**** RECORDS FOR PROCESSING ****
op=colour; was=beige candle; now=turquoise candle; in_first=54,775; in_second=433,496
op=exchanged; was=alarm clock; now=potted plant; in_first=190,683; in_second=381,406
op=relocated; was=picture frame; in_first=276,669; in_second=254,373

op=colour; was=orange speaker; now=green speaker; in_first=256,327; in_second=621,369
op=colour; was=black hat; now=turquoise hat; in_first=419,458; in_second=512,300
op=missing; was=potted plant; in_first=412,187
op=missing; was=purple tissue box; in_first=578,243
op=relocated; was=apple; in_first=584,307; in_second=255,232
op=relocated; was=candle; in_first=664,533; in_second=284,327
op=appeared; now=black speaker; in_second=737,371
****
• [EXERCISE BRIEF] Could the entries above be output once more, exactly as they are?

• [ANSWER TO THIS TASK]
op=colour; was=beige candle; now=turquoise candle; in_first=54,775; in_second=433,496
op=exchanged; was=alarm clock; now=potted plant; in_first=190,683; in_second=381,406
op=relocated; was=picture frame; in_first=276,669; in_second=254,373

op=colour; was=orange speaker; now=green speaker; in_first=256,327; in_second=621,369
op=colour; was=black hat; now=turquoise hat; in_first=419,458; in_second=512,300
op=missing; was=potted plant; in_first=412,187
op=missing; was=purple tissue box; in_first=578,243
op=relocated; was=apple; in_first=584,307; in_second=255,232
op=relocated; was=candle; in_first=664,533; in_second=284,327
op=appeared; now=black speaker; in_second=737,371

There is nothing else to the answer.